I glance at our linked hands when she cuts off. “You’d want me to stay here, with you and John and Layla?”

“I’ve already been looking at bunk beds.”

I sniffle, my body caught between a laugh and a cry. “Is that a joke?”

Her eyebrows nudge together. “No, I drew up a whole plan for the bedroom. I think a trundle would be better than bunk beds but only if that’s what you want. And we don’t have to stay in this house anymore either. If you’re certain you don’t want to go to college, then we have the money to find a bigger place. John’s already been collecting listings. He said we can start looking the second we get back from our honeymoon.”

Something warm and bright flickers to life inside me, a faint glow that pushes back old shadows and lets light into forgotten corners. Tiny memories and relit moments that I’m seeing from new angles. We are so very different, but we both loved him.

She never blamed me.

She’s been hunched over a laptop in her car.

She looked at bunk beds.

And she wants me to stay.

I wriggle my fingers and she drops my hands at the first hint that I want her to let go. But I just turn my hand and reach for hers again. It’s not easy but I do it, and then I hold out the ring box to her again.

“So you want the ring I made?”

“Of course. John’s brother has it now. Why, did you...? Oh no!” And then she hurries to open the ring box, showing me not the ring I made, but the one that inspired it. “I thought you might want to have Aunt Marilyn’s ring to wear today, and to keep yourself after.”

My fingers shake as I take the delicate pearl ring out of the box and slide the delicate spray of blue pearls onto my finger. It’s not a perfect fit, but I can resize it. I can make it mine. “Thank you.”

“I’m sorry, I didn’t realize what you must’ve thought.” She shakes her head. “I’ll try to be better about that in the future.” When I don’t respond, she adds more firmly, “I will get better. If you help me, I will never stop trying.”

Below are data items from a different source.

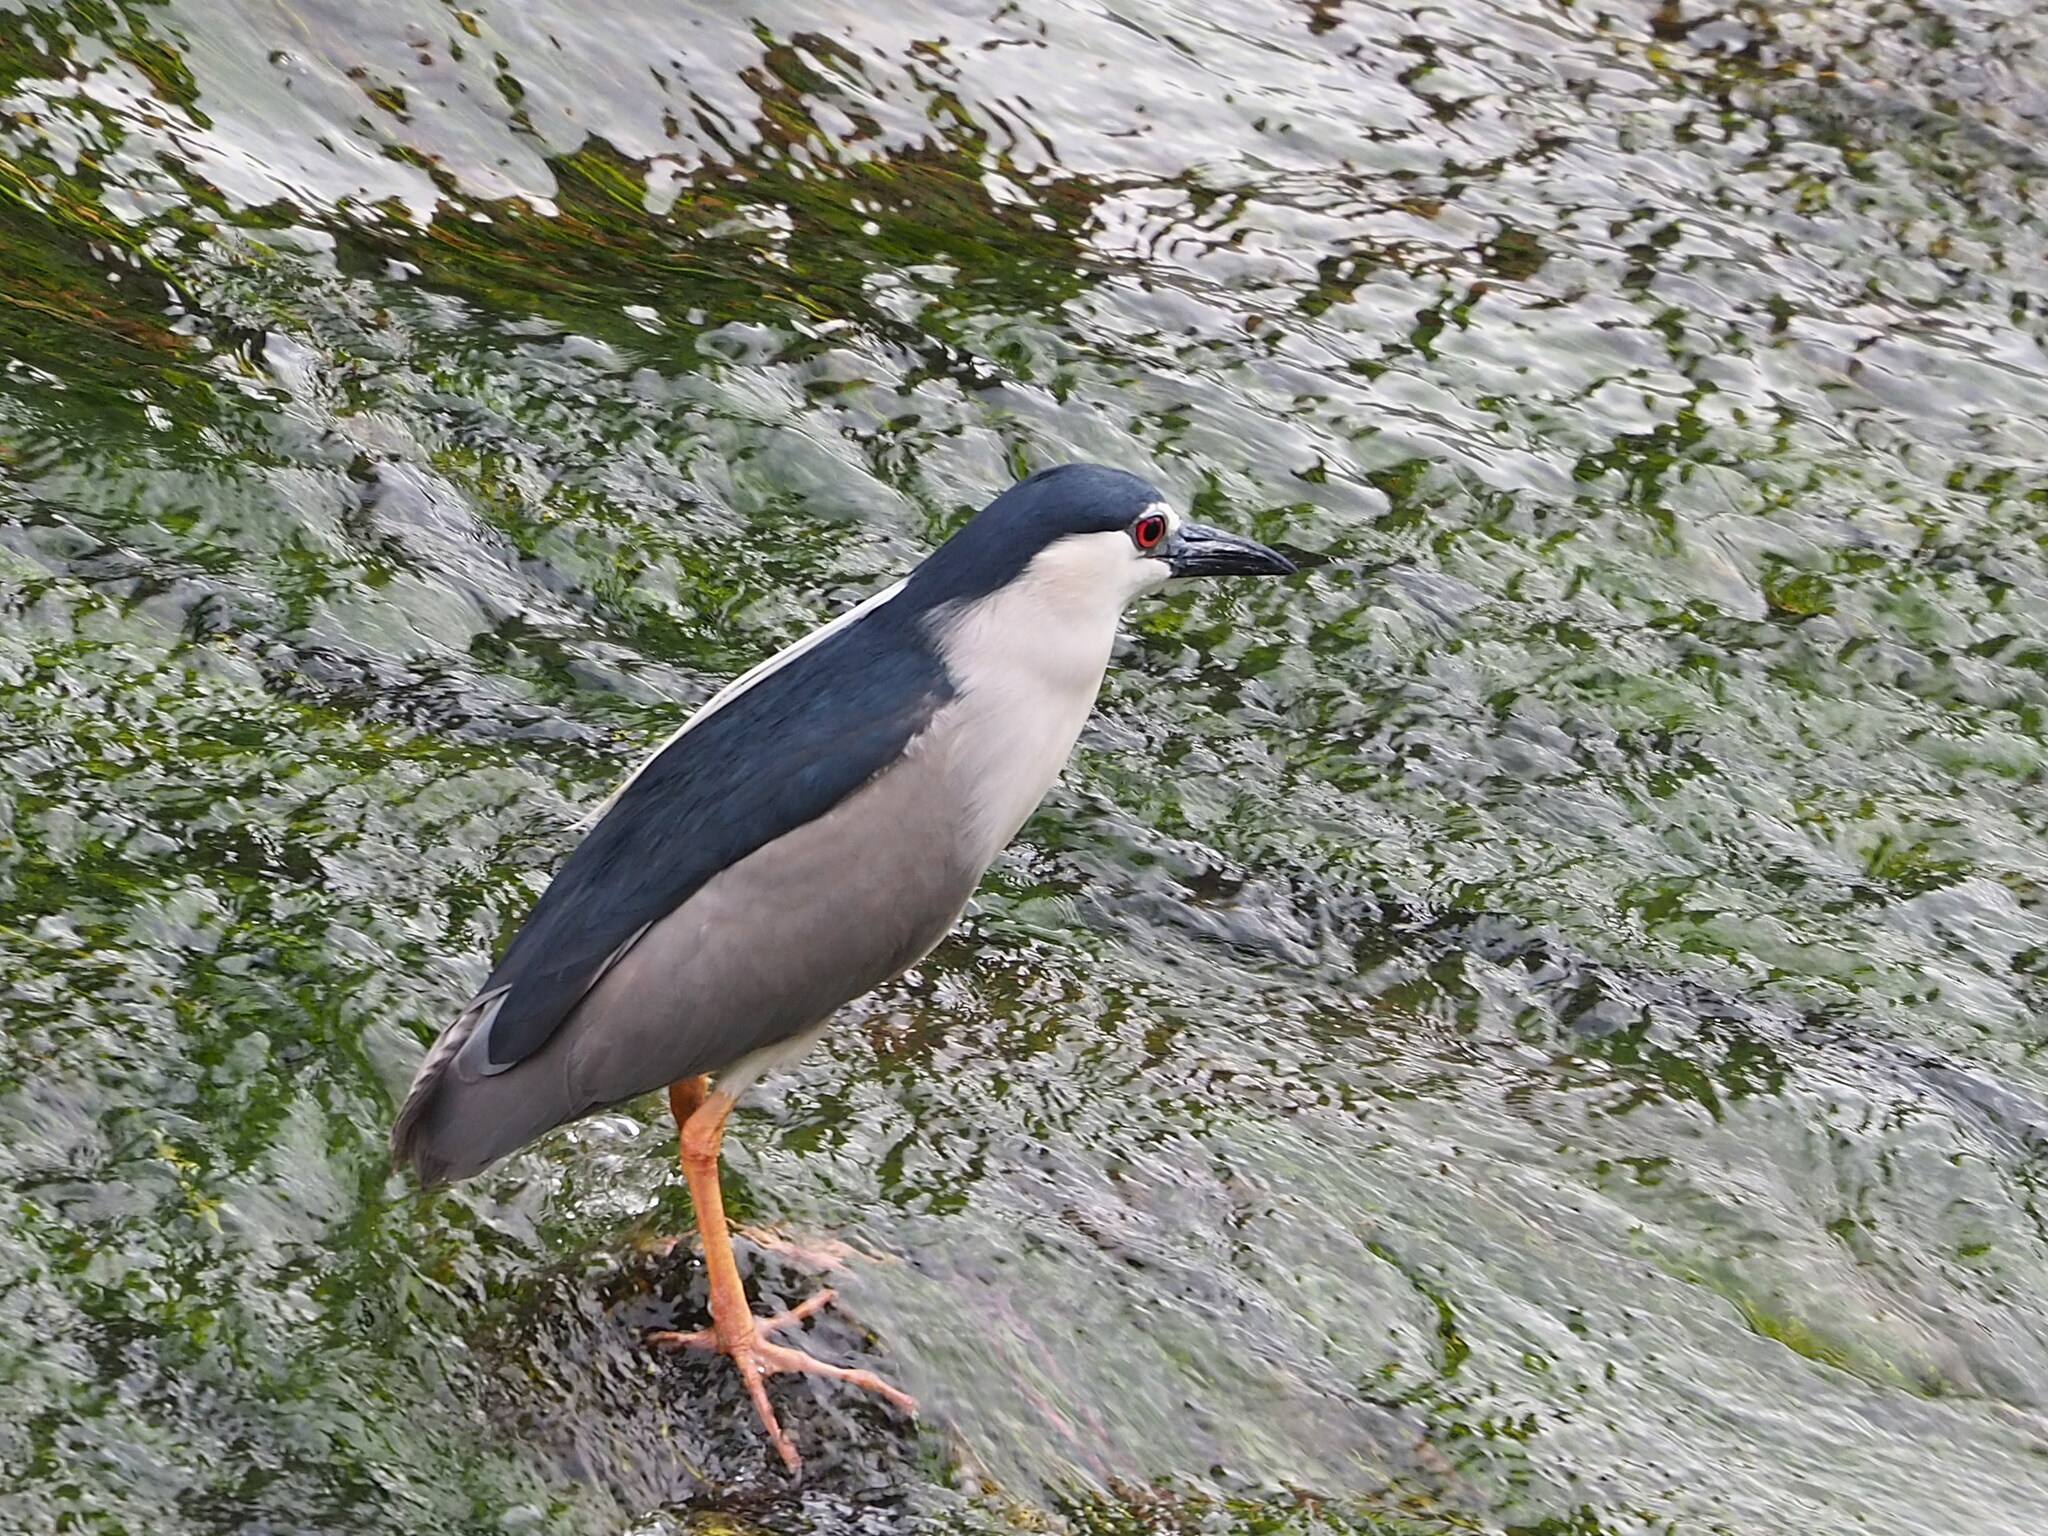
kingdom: Animalia
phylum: Chordata
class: Aves
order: Pelecaniformes
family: Ardeidae
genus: Nycticorax
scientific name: Nycticorax nycticorax
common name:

The thing is I believe her. I know she is trying. It wasn’t enough before, but maybe John was right that we can start something new and big today. I wasn’t sure I even wanted that anymore, but looking down at my aunt’s ring, I think, maybe, I want to try again too.

“I think it would be better for me to try living with Amelia and Mathias, try being more on my own. But maybe we could still get the trundle bed here? For when I’m home with you.” My heart thuds like it’s ready to tear free from my ribcage. “I’d like knowing I’ll always have a place to come home to.”

She doesn’t throw her arms around me or hoot with excitement. Dad would have done that.

My mom nods slowly before taking my hand. “I’d like that too.”